Траутмэн сидел в своей палатке у открытого полога и смотрел в дрожащее марево. Безжизненное, выжженное солнцем плато уходило в бесконечность. Горизонта не было, и не было дали — все растворилось в зыбком мареве. Полковник поймал себя на том, что и мысли его под воздействием этой картины не имеют четких очертаний. Они расплывчаты, неопределенны и не ограничены строгой линией горизонта. Ему не хотелось думать ни о большой политике, которая всегда была ему отвратительна своей мерзостью, ни о генерале, предавшем старую солдатскую дружбу, ни о Мэрдоке, готовом выполнить любой бессмысленный приказ. И тогда он зацепился мыслью за Рэмбо. Если не произойдет никакой случайности, он вернется. Рэмбо попадал не в такие переплеты — и возвращался.
Послышались шаги, и Траутмэн увидел Эрлсона. Он шел от ангара, неся в руке целлофановую сумку.
— Как себя чувствуете, сэр?
Благодарю, Эрлсон. Что нового? Заходите, у меня хоть не печет солнце.
Эрлсон вошел в палатку и выставил на стол несколько бутылок пепси.
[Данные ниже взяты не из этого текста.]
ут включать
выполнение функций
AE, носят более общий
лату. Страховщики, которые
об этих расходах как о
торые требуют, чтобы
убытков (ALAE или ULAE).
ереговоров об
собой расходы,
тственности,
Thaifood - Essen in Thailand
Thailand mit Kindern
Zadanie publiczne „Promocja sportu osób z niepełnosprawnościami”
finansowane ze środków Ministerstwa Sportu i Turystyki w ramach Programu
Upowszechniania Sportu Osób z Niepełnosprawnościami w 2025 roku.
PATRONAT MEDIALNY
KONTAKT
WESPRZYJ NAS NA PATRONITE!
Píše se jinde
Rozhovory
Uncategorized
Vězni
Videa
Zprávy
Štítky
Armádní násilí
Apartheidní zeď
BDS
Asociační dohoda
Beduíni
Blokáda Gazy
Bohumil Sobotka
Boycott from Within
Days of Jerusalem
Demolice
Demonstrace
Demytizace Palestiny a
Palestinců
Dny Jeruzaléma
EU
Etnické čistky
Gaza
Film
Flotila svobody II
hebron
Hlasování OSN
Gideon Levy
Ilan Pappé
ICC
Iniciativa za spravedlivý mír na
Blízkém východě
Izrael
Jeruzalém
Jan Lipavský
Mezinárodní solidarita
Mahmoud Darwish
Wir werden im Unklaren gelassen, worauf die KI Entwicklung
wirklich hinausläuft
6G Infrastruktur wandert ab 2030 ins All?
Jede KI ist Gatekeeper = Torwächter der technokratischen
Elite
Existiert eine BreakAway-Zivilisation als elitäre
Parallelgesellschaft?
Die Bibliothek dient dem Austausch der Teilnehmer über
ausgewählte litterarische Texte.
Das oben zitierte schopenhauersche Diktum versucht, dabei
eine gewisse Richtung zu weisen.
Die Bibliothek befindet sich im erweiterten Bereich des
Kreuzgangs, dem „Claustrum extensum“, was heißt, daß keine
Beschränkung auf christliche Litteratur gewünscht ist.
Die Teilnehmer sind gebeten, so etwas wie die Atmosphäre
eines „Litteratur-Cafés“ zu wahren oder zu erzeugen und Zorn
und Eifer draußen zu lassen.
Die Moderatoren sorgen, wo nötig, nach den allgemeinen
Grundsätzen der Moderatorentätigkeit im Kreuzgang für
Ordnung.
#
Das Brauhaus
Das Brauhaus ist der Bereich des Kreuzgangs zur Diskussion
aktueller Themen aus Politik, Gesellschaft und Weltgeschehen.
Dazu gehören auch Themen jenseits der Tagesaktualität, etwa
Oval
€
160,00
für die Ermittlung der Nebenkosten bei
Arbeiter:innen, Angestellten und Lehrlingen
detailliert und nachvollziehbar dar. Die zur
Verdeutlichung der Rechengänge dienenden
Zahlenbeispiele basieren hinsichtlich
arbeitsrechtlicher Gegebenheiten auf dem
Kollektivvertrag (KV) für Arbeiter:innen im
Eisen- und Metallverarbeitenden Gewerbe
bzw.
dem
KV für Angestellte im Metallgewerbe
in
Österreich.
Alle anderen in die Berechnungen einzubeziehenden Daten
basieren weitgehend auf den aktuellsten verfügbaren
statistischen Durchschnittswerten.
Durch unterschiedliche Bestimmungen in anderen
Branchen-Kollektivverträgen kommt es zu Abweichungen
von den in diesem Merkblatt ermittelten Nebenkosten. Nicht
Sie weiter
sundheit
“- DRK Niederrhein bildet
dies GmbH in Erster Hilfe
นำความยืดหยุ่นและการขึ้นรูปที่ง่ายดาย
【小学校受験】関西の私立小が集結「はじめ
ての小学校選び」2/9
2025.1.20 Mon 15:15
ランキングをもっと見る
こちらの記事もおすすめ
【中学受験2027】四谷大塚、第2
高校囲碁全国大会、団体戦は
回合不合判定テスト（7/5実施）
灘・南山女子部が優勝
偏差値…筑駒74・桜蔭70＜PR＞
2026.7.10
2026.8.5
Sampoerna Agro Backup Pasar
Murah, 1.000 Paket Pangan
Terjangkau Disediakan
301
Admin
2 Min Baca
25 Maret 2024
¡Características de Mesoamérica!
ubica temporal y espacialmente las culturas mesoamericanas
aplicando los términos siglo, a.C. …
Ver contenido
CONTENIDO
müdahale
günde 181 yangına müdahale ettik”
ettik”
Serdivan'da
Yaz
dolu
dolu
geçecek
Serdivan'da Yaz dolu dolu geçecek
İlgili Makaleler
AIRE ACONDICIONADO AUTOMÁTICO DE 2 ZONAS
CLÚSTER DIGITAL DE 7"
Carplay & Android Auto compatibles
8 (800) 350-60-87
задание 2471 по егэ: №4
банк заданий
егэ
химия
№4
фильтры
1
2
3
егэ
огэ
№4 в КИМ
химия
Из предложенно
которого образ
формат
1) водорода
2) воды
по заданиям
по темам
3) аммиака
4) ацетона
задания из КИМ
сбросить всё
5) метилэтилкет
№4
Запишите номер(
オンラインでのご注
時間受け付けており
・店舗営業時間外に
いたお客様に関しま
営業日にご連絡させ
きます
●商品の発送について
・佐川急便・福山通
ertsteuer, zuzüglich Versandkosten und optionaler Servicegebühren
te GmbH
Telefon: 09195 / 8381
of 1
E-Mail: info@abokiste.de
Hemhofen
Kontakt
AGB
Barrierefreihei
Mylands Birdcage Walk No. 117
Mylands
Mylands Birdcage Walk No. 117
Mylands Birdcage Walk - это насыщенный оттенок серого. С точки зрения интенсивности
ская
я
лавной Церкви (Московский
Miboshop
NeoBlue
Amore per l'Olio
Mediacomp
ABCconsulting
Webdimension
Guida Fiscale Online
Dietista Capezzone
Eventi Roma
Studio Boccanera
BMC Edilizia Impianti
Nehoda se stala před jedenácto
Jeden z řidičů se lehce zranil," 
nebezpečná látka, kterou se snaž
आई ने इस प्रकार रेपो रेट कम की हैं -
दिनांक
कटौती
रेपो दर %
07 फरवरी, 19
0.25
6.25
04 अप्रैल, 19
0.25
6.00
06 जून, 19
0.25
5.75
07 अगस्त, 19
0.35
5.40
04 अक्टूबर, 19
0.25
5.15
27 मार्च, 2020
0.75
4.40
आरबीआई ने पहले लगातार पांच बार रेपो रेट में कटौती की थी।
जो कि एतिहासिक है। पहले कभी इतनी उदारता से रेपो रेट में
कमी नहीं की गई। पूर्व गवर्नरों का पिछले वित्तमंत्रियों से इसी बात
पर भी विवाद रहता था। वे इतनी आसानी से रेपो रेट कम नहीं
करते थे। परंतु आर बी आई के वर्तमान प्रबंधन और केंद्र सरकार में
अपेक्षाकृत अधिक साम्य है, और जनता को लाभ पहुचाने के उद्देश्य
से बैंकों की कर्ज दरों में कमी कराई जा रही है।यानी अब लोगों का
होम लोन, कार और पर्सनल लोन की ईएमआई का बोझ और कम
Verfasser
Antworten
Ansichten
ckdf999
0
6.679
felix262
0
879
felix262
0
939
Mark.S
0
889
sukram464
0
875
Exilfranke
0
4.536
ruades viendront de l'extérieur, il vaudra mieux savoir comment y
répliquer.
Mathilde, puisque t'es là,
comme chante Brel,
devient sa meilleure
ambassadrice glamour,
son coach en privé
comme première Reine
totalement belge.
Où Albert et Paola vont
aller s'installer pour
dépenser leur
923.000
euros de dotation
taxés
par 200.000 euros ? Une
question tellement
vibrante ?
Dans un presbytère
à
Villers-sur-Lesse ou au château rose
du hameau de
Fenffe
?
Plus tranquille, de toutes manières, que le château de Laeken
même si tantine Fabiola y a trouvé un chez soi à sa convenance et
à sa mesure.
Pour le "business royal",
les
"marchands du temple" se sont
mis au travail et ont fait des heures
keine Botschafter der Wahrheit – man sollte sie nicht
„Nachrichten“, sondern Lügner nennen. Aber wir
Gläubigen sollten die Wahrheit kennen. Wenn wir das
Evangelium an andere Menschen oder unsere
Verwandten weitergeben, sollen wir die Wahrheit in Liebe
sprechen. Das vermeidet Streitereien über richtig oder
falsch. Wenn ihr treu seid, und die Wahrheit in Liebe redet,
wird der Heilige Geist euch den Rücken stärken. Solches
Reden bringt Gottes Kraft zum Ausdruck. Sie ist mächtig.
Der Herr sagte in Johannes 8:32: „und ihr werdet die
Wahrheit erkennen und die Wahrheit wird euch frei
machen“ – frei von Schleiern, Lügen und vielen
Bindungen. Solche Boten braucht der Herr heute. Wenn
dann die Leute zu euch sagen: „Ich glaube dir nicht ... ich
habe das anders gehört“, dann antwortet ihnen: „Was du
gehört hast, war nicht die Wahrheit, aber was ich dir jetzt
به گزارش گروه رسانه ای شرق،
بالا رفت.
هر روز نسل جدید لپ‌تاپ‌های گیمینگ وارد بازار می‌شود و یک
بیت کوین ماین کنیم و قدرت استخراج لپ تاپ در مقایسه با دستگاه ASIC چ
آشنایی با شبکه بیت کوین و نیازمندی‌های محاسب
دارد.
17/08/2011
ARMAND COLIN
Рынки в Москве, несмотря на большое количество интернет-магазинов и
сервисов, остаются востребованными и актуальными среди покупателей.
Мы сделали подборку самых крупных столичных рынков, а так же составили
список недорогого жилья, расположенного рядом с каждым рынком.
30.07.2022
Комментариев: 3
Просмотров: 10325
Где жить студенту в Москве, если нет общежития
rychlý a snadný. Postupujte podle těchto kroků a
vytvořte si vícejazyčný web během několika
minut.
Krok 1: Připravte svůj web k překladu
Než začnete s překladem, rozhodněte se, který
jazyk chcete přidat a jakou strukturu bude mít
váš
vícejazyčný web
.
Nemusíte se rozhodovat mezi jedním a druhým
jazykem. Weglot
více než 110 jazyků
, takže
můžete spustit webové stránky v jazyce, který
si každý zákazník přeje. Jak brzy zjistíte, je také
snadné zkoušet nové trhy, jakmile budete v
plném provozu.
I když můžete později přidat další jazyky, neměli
— Прямо из холодильника, сэр. Вам открыть?
— Откройте, Эрлсон. Посидите со мной, если не торопитесь. Эрлсон открыл две бутылки и сел.
Есть новость, сэр. Только между нами. Военная база на Сонг-Бо, которую мы прослушиваем, не подает никаких признаков жизни.
— Вы перехватываете радиопереговоры штаба?
— Не только. Все радиоточки базы. И они вдруг все замолчали.
— И что думает по этому поводу Мэрдок? Эрлсон пожал плечами.
— Это необъяснимо, сэр, и Мэрдок отказывается что-либо думать.
Траутмэн чуть улыбнулся, его лицо просветлело.
— Когда это случилось, Эрлсон?
— Утром, сэр.
— А накануне вечером замолчал передатчик, по которому выходил на связь Рэмбо?
Совершенно верно, сэр, добродушное лицо Эрлсона расплылось в улыбке. — Неужели вы полагаете, полковник…
— Я не полагаю, — сказал Траутмэн. — Рэмбо жив. И, думаю, он уже не нуждается в помощи. Скоро он будет здесь. Это приятная новость, Эрлсон.
Лейтенант с сожалением посмотрел на Траутмэна. Как бы ему самому хотелось верить в это, но чудес не бывает. А полковник — фанатик. Тем тяжелее для него будет разочарование.
— Сэр, простите меня, но здесь можно рехнуться, — Эрлсону было очень жаль полковника. — Пойдемте в штаб, там хоть есть с кем поговорить.